Because Junior Tours was founded by a teacher who wanted to create a student tour resource that made educators’ jobs a little easier, we know about chaperones. We know who they tend to be and the assumptions made about what they’re there to do (from both teachers and chaperones).
This blog is about sharing some knowledge about chaperoning to ensure that you’re making parents glad they volunteered. It’s too often the case that parents and teachers allow their assumptions about the roles in play guide their on-tour actions.
The problem with assumptions is that they’re rarely accurate. Let’s look at some ways to make chaperoning more fun and less stressful.

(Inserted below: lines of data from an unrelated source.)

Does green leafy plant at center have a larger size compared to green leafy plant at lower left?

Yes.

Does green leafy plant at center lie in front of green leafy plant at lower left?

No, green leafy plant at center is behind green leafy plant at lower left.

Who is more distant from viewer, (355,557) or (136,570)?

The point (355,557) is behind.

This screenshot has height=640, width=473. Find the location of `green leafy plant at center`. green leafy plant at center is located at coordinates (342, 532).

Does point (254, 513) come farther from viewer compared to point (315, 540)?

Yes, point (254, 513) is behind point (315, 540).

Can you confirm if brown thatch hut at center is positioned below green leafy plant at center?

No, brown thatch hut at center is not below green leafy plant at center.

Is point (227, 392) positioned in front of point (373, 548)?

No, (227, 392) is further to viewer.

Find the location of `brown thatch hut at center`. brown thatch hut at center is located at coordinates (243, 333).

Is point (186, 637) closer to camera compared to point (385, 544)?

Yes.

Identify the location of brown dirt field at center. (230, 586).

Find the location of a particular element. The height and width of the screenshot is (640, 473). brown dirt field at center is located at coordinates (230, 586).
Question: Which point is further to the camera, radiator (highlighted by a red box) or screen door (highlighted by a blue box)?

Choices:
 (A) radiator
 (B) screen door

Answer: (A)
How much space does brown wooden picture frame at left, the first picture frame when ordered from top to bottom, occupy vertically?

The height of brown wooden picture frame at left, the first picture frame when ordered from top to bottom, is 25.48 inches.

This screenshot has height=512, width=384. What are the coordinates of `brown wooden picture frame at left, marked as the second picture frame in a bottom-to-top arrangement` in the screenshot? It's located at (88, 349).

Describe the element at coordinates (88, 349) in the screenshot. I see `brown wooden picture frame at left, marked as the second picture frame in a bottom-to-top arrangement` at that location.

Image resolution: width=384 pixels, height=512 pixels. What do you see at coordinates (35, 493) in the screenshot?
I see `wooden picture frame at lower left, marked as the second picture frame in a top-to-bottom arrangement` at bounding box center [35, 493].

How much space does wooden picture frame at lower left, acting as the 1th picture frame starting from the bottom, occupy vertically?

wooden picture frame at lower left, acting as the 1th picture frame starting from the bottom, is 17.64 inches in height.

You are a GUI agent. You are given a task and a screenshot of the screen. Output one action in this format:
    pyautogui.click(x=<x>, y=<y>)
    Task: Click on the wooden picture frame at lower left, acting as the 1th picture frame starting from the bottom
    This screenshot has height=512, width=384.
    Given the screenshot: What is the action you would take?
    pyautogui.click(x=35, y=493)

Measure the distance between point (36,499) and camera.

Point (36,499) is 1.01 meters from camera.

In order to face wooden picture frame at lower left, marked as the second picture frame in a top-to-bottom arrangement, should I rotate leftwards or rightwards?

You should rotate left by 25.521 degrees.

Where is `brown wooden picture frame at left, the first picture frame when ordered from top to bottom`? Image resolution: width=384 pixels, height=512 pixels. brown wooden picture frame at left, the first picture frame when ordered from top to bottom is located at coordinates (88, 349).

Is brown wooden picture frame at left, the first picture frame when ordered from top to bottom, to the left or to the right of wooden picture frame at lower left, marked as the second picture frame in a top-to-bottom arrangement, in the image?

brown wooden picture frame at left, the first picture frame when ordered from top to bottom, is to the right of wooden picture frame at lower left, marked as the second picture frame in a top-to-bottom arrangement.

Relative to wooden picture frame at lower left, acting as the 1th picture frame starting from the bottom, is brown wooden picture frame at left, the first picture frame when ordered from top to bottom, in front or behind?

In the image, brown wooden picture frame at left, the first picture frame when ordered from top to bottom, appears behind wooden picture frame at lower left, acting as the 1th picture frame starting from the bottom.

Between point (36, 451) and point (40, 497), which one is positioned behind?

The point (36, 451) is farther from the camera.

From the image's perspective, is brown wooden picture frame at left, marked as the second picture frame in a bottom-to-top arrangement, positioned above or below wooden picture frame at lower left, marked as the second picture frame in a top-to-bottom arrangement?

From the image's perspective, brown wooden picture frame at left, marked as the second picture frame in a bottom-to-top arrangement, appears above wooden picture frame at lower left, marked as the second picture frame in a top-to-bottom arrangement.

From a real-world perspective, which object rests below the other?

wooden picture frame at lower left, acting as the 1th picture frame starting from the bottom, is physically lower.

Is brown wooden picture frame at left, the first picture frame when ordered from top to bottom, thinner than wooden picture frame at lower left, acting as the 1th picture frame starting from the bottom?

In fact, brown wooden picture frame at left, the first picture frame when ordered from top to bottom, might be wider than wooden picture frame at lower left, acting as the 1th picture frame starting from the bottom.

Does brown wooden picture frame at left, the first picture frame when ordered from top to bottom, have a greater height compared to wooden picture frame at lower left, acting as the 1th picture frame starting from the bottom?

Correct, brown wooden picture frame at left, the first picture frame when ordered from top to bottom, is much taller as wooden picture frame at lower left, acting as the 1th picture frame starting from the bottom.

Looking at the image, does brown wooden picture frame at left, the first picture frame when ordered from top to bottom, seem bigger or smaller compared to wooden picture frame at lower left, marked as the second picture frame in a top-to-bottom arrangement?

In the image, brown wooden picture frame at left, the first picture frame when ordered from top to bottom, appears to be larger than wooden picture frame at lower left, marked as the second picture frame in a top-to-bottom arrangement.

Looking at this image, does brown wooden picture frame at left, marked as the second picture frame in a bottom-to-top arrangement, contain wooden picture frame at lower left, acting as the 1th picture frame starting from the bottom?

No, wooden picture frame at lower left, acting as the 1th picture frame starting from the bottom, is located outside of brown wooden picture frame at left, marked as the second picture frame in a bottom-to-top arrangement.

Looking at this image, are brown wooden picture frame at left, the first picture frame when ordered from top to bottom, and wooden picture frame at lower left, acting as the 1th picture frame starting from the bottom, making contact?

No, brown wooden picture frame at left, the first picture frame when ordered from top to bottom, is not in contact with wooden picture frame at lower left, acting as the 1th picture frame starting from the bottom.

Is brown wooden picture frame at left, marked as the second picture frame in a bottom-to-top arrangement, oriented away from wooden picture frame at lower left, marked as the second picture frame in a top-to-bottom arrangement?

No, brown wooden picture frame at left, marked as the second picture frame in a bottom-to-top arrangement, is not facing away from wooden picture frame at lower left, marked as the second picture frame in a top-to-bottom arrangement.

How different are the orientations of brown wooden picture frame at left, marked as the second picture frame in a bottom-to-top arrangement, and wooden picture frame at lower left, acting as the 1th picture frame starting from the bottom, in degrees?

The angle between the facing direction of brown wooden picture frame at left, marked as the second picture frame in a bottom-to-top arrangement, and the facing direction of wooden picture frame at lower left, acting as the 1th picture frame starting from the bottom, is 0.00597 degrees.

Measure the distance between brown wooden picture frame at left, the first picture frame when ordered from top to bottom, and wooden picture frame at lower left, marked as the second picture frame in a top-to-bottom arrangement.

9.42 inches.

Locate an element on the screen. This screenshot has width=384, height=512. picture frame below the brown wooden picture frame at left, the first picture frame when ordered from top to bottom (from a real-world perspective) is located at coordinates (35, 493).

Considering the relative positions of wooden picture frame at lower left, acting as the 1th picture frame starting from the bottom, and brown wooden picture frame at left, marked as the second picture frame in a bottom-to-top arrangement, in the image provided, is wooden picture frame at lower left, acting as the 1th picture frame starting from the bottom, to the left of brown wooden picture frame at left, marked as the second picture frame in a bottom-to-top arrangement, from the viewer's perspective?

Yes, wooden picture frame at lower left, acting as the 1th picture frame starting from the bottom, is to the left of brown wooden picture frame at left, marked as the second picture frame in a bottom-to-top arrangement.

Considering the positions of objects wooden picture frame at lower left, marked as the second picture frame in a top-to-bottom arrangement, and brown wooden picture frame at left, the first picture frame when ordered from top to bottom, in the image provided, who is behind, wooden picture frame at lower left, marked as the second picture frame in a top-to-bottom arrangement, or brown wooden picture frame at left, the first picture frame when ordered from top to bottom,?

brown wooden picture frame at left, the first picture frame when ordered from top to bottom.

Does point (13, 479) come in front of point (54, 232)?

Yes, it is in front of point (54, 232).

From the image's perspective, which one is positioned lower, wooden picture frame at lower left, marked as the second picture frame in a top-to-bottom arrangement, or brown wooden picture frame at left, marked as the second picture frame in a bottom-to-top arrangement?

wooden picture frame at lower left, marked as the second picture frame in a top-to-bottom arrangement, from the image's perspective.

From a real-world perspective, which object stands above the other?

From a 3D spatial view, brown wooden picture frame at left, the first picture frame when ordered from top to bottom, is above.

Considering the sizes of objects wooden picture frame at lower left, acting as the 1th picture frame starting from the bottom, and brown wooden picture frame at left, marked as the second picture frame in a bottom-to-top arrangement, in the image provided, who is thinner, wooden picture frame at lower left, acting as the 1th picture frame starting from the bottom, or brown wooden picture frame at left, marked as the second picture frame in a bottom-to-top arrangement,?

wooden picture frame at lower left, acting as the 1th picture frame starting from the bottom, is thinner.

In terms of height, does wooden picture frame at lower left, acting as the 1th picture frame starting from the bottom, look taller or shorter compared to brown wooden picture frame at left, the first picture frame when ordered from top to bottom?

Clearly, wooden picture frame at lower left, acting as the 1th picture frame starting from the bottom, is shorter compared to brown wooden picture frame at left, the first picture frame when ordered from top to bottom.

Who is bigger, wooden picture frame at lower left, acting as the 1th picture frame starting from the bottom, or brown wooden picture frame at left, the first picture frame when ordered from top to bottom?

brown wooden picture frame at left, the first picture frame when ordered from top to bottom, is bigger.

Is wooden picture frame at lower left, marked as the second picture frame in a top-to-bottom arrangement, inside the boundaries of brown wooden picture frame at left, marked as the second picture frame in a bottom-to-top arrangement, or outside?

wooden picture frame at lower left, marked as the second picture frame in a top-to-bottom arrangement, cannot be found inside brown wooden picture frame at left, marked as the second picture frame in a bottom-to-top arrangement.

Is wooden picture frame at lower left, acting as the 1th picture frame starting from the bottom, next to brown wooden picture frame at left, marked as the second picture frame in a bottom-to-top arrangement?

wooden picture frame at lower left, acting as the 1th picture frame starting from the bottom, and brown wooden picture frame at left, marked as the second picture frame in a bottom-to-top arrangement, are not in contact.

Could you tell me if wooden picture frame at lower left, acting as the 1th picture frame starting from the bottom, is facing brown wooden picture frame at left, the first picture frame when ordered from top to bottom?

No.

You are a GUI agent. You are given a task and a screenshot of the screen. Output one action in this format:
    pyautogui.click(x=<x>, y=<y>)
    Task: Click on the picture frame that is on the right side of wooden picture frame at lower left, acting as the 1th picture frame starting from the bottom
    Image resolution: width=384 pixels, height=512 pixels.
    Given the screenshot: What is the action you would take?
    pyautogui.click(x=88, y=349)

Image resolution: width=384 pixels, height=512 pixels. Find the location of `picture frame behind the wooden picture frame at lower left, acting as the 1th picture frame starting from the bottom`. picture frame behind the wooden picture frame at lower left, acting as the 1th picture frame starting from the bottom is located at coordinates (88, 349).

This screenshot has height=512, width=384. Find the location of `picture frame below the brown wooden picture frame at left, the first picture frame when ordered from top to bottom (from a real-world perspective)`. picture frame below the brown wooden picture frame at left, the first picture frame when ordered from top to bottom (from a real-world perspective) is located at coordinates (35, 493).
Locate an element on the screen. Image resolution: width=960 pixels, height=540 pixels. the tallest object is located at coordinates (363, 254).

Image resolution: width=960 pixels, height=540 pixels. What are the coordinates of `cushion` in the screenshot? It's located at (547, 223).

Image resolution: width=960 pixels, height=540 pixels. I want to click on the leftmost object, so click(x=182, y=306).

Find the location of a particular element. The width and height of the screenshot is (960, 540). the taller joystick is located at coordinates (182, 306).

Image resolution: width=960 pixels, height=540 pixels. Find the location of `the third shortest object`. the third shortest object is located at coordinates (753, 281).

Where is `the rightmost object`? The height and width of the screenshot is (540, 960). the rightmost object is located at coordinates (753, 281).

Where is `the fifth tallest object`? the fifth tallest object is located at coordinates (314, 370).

The Most Obvious Person Isn’t Always the Right Person
Most teachers in today’s classroom work with special needs kids. These students need a little extra support. But it’s not always the case that the chaperone who’s the parent of a special needs child should be put in charge of this cohort of your students.
Keep in mind that “special needs mom” has needs of her own. Automatically charging her with managing all your tour members who need extra support is not going to make her want to volunteer again.
Do the Groundwork
You know you need behavioral guidelines while you’re out touring. That much is clear. But being diligent about ensuring your students understand and internalize them is a process. A handout with bullet points is soon forgotten.
Preparing your students to follow the guidelines you’ve set out is the kind of groundwork your parent chaperones are going to love you for. Kids who respond to directions are going to be lot less work for them and lot less stressful to shepherd.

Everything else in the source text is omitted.